TASK TO COMPLETE >> Leave out the pictures and output the data verbatim.

SUPPLIED INFORMATION >>
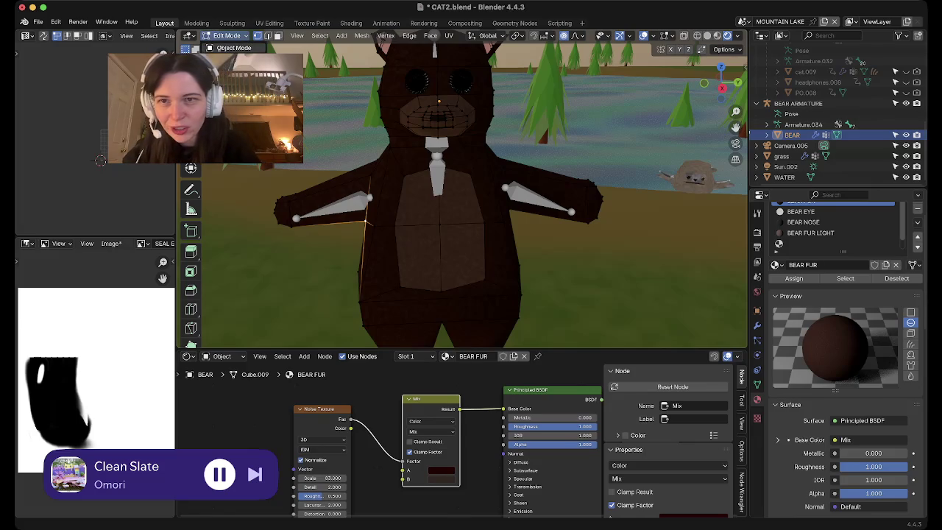
Put the BEAR ARMATURE into Pose Mode.
{"action": "left_click", "coordinate": [229, 47]}
{"action": "left_click", "coordinate": [797, 103]}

REPLY >>
Put the BEAR ARMATURE into Pose Mode.
{"action": "left_click", "coordinate": [229, 47]}
{"action": "left_click", "coordinate": [797, 103]}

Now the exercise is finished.